If you have never had the chance to read Clive Barker's short story "The Hellbound Heart" I strongly suggest you do so. It is an incredibly sick and twisted book that is both brutal and straight to the point, clocking in at only 164 pages. "The Hellbound Heart" focuses on a mysterious puzzle box known as the Lament Configuration. When opened the box is said to revile a place of great pleasure to its owner. However in actuality the puzzle box is home to a group of very disturbing creatures known as The Cenobites. Devilish looking creatures straight out of the depths of hell they see little difference between extreme pleasure and extreme pain. "The Hellbound Heart" was first published in November of 1986 and it would not take long for Hollywood to come knocking at the door of author Clive Barker. A little less than a year later, September of 1987 to be exact, Barkers novel would be released as a major motion picture. Hellraiser was a horror film the likes of which mainstream horror had not seen in years. In fact it many will argue that Hellraiser was the original "torture porn" film that would later go on to inspire films such as Saw and Hostel.
Hellraiser is an adaptation of the short story "The Hellbound Heart". Written and directed by author Clive Barker this 1987 film features a very solid cast headlined by seasoned actor Andrew Robinson, who stars as Larry Cotton. Though it goes without saying that the real star of the show is Doug Bradley and his amazing portrait as "The Lead Cenobite" aka Pinhead. I have often viewed Pinhead as the bastard stepchild of sorts of 80's horror movie icons. Freddy, Jason, and Michael Myers always seem to get top billing while Pinhead falls to either the second or third tier, often lumped in with much lesser films. This is despite the fact that Pinhead is, pun not intended, a much more fleshed out character than the top three.
Michael Myers was never fully explained why he killed and was ultimately just a guy in a white mask. Jason Voorhees was never able to keep any sort of continuity from film to film, sometimes being portrayed as human while others coming off as some sort of mythological super being. Freddy Kruger seemed to have the most potential but quickly turned into a parody of himself, being quicker to make jokes than appear frightful on screen. Pinhead on the other hand has lasted through nine sequels and has not cracked one joke, said or done a single nice thing throughout. He remains constant and vigilant in preforming his job, to unleash pain and suffering on those who disturb him. You see unlike all the other horror icons who either kill for fun, because they are crazy, or for some sort of revenge, to Pinhead it is all work. He is completely unpartial and unbiased in his doing. Actor Doug Bradley brings a very minimalistic approach to the character where less is more, making Pinhead seem almost uninterested in what he is doing. It all comes and works on a much deeper level than your standard horror movie serial killer.
Also working on a deeper level than your typical slasher film is Barker's story. A lessor author / director might be inclined to spend the whole film around the Pinhead character and the rest of the Cenobites.

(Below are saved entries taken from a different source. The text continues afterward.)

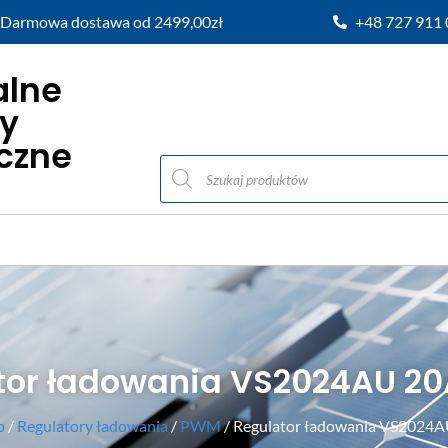
Darmowa dostawa od 2499,00zł
+48 727 911
alne
y
iczne
tor ładowania VS2024AU 20
p
/
Regulatory ładowania
/
PWM
/ Regulator ładowania VS2024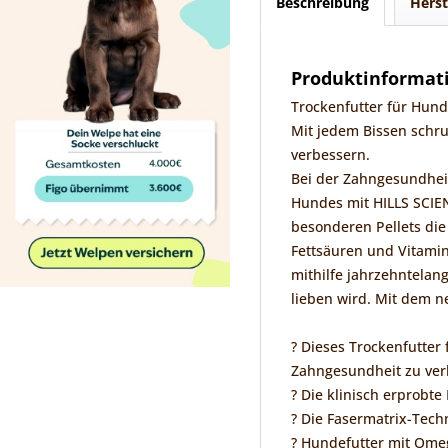
Beschreibung
Herst
Produktinformati
Trockenfutter für Hund
Mit jedem Bissen schru
verbessern.
Bei der Zahngesundheit
Hundes mit HILLS SCIEN
besonderen Pellets di
Fettsäuren und Vitami
mithilfe jahrzehntelan
lieben wird. Mit dem n
? Dieses Trockenfutter
Zahngesundheit zu ver
? Die klinisch erprobte
? Die Fasermatrix-Tech
? Hundefutter mit Omeg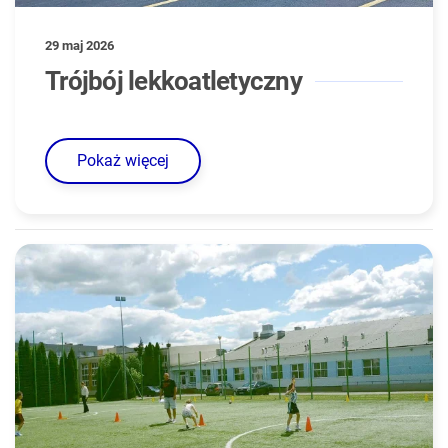
29 maj 2026
Trójbój lekkoatletyczny
Pokaż więcej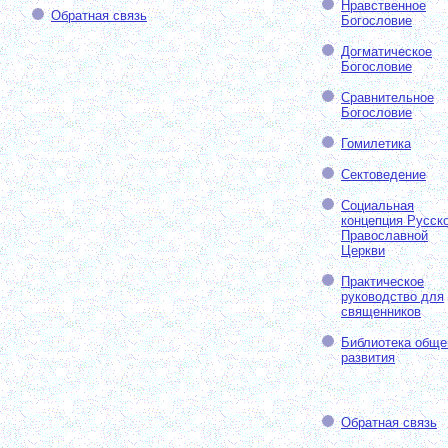
Нравственное
Обратная связь
Богословие
Догматическое
Богословие
Сравнительное
Богословие
Гомилетика
Сектоведение
Социальная
концепция Русск
Православной
Церкви
Практическое
руководство для
священников
Библиотека обще
развития
Обратная связь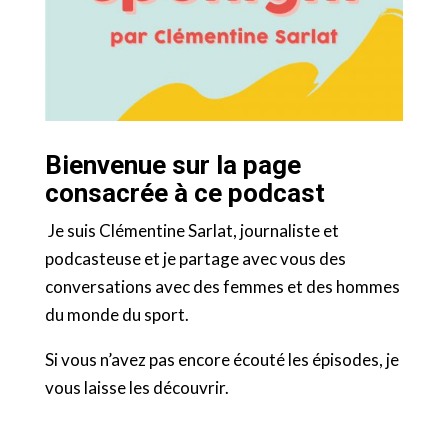
Bienvenue sur la page
consacrée à ce podcast
Je suis Clémentine Sarlat, journaliste et
podcasteuse et je partage avec vous des
conversations avec des femmes et des hommes
du monde du sport.
Si vous n’avez pas encore écouté les épisodes, je
vous laisse les découvrir.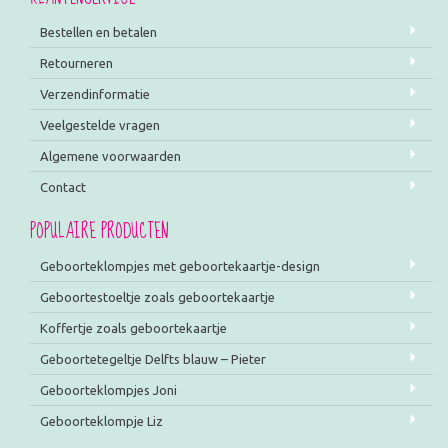
Bestellen en betalen
Retourneren
Verzendinformatie
Veelgestelde vragen
Algemene voorwaarden
Contact
POPULAIRE PRODUCTEN
Geboorteklompjes met geboortekaartje-design
Geboortestoeltje zoals geboortekaartje
Koffertje zoals geboortekaartje
Geboortetegeltje Delfts blauw – Pieter
Geboorteklompjes Joni
Geboorteklompje Liz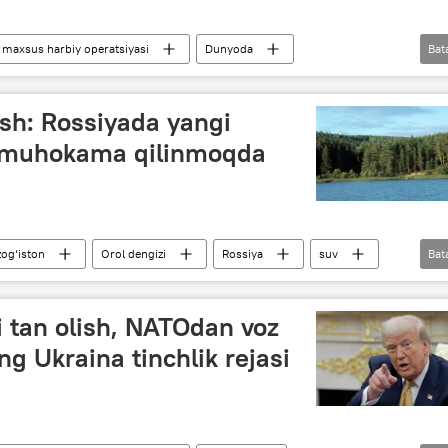
maxsus harbiy operatsiyasi
Dunyoda
Bat
Vladimir Putin
Donesk xalq respublikasi (DXR)
ish: Rossiyada yangi
a muhokama qilinmoqda
og‘iston
Orol dengizi
Rossiya
suv
Bat
 tan olish, NATOdan voz
g Ukraina tinchlik rejasi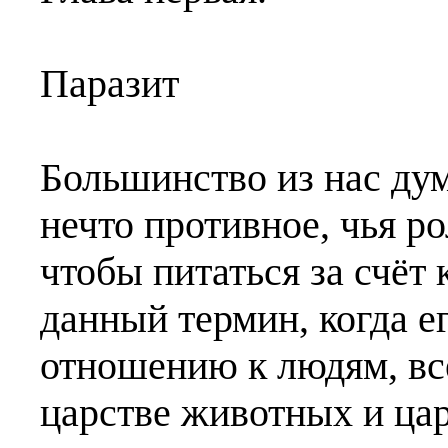
Паразит
Большинство из нас дум
нечто противное, чья ро
чтобы питаться за счёт к
данный термин, когда е
отношению к людям, вс
царстве животных и цар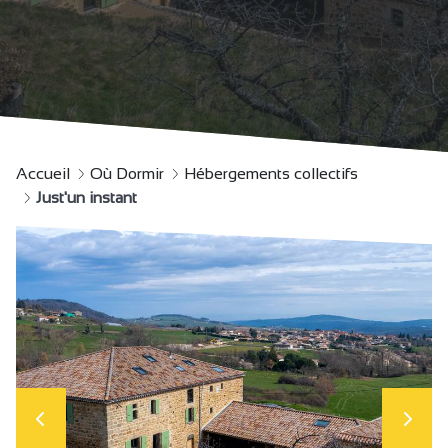
Accueil
Où Dormir
Hébergements collectifs
Just'un instant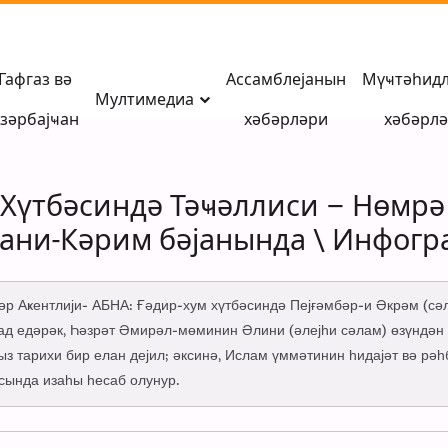
Гафгаз вә
Ассамблејанын
Мүҹтәһид
Мултимедиа
зәрбајҹан
хәбәрләри
хәбәрл
Хүтбәсиндә Тәҹәллиси – Нөмрә 
рани-Кәрим бәјанында \ Инфог
бәр Аҝентлији- АБНА: Ғәдир-хум хүтбәсиндә Пејғәмбәр-и Әкрәм (сә
над едәрәк, Һәзрәт Әмирәл-мөминин Әлини (әлејһи сәлам) өзүндән 
ныз тарихи бир елан дејил; әксинә, Ислам үммәтинин һидајәт вә р
сында изаһы һесаб олунур.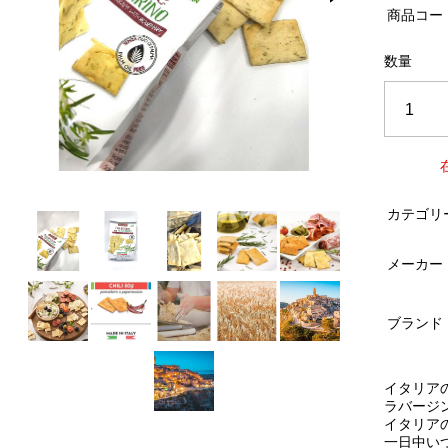
商品コー
数量
カテゴリ
メーカー
ブランド
イタリア
ラバージ
イタリア
一日中い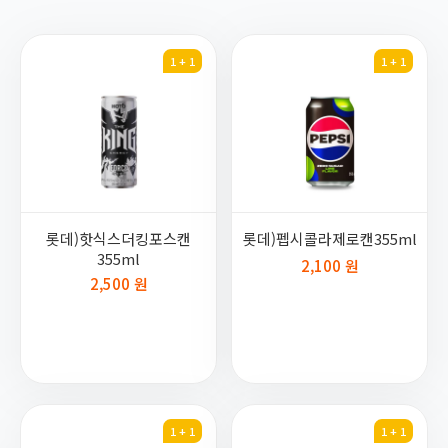
1 + 1
1 + 1
롯데)핫식스더킹포스캔
롯데)펩시콜라제로캔355ml
355ml
2,100 원
2,500 원
1 + 1
1 + 1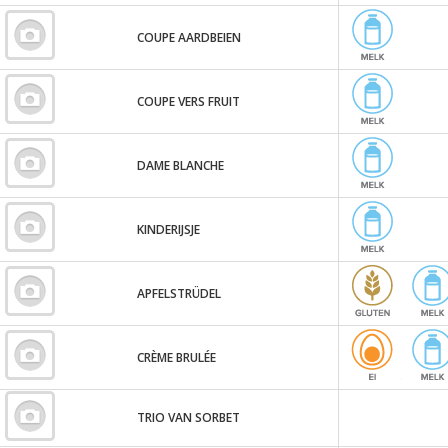
COUPE AARDBEIEN
COUPE VERS FRUIT
DAME BLANCHE
KINDERIJSJE
APFELSTRÜDEL
CRÈME BRULÉE
TRIO VAN SORBET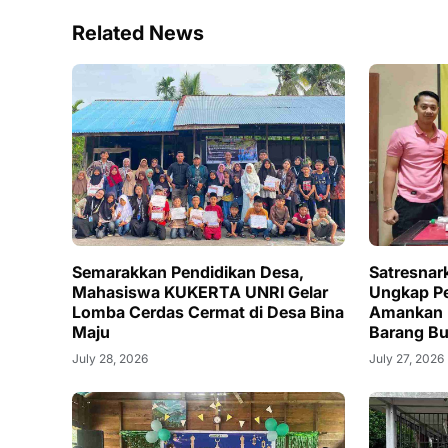
Related News
Semarakkan Pendidikan Desa,
Satresnark
Mahasiswa KUKERTA UNRI Gelar
Ungkap Pe
Lomba Cerdas Cermat di Desa Bina
Amankan 
Maju
Barang Bu
July 28, 2026
July 27, 2026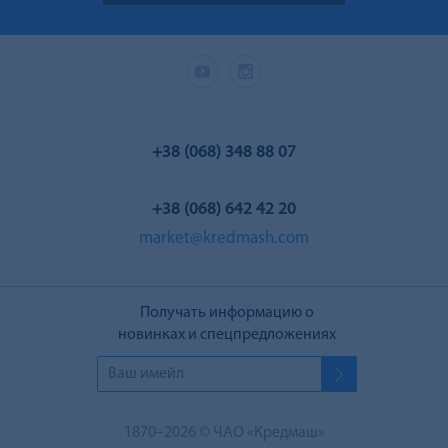
+38 (068) 348 88 07
+38 (068) 642 42 20
market@kredmash.com
Получать информацию о
новинках и спецпредложениях
1870–2026 © ЧАО «Кредмаш»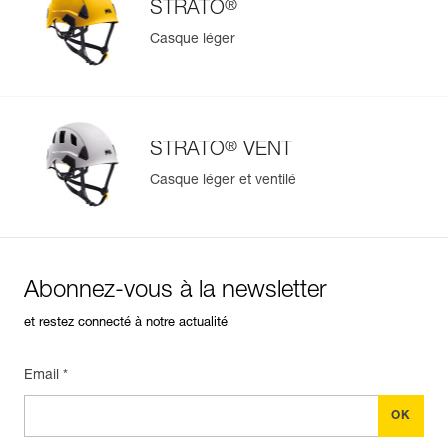
®
STRATO
Casque léger
®
STRATO
VENT
Casque léger et ventilé
Abonnez-vous à la newsletter
et restez connecté à notre actualité
Email *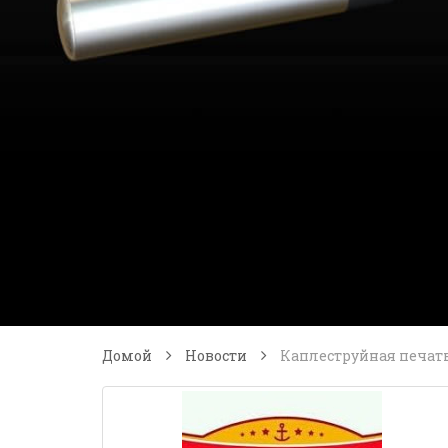
Домой
Новости
Каплеструйная печать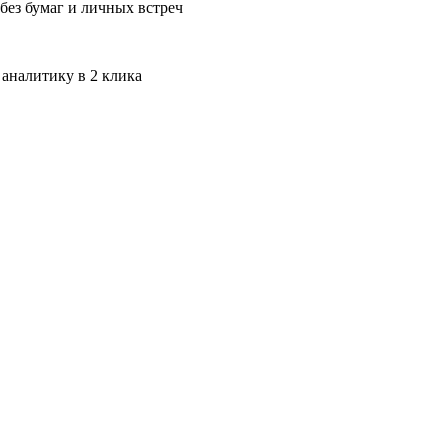
без бумаг и личных встреч
 аналитику в 2 клика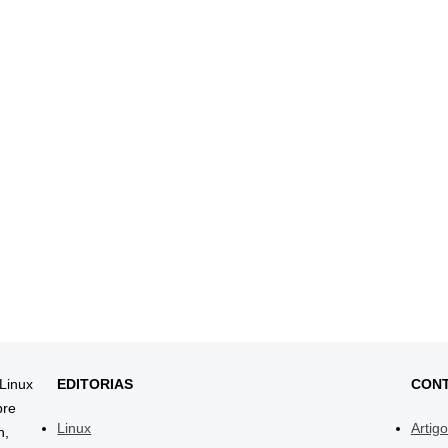
 Linux
EDITORIAS
CON
bre
Linux
Artig
h,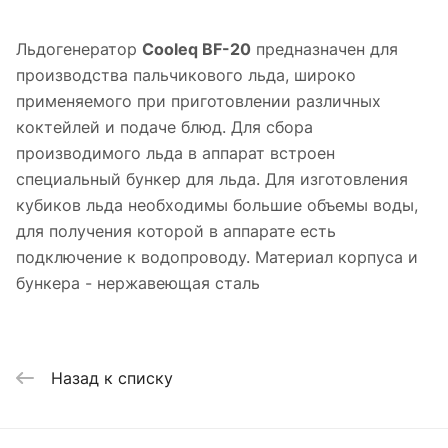
Льдогенератор
Cooleq BF-20
предназначен для
производства пальчикового льда, широко
применяемого при приготовлении различных
коктейлей и подаче блюд. Для сбора
производимого льда в аппарат встроен
специальный бункер для льда. Для изготовления
кубиков льда необходимы большие объемы воды,
для получения которой в аппарате есть
подключение к водопроводу. Материал корпуса и
бункера - нержавеющая сталь
Назад к списку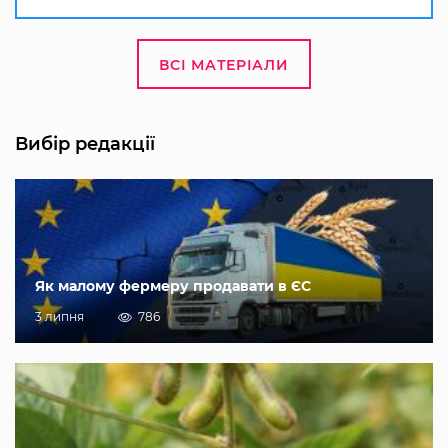
ВСІ МАТЕРІАЛИ
Вибір редакції
Як малому фермеру продавати в ЄС
3 липня
786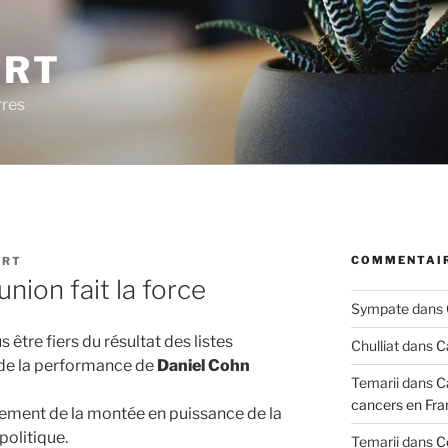
ERT
rres
COMMENTAIR
ERT
union fait la force
Sympate
dans
être fiers du résultat des listes
Chulliat
dans
C
 de la performance de
Daniel Cohn
Temarii
dans
C
cancers en Fra
lement de la montée en puissance de la
olitique.
Temarii
dans
C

Instead Clive spends the proper time to paint an image of the Cotton family and the troubles they face every day. A sexually frustrated wife (Julie) in a failing marriage with a husband (Larry) who likes to pretends that everything is alright. Her stepdaughter Kirsty, who ultimately disapproves of her fathers new marriage and does not get along with Julie in the slightest. This is really where the films plot lies, is within these character driven moments. The horrific Cenobites simply intersect the films narrative and serve as a backdrop to the horrors that this family puts each-other through.
Of course when things do go wrong with the Cenobites there is, no pun intended, hell to pay. It is bloody, it is disgusting, and it is brutal. All coming out in a time long before CGI the special effects in Hellraiser are top of the line. Easily some of the best and most frightening work to come out of the 1980's cinema, Hellraiser manages to bring about and show you some truly horrific sights. The Cenobites are all about pain and suffering so there are no quick deaths. Everything is maliciously planned out and executed in the same manor that a conductor would conduct an orchestra. Hellraiser will stick with you long after you turn off your DVD player and that is why it is most definitely a 'Halloween Horror Recommendation!"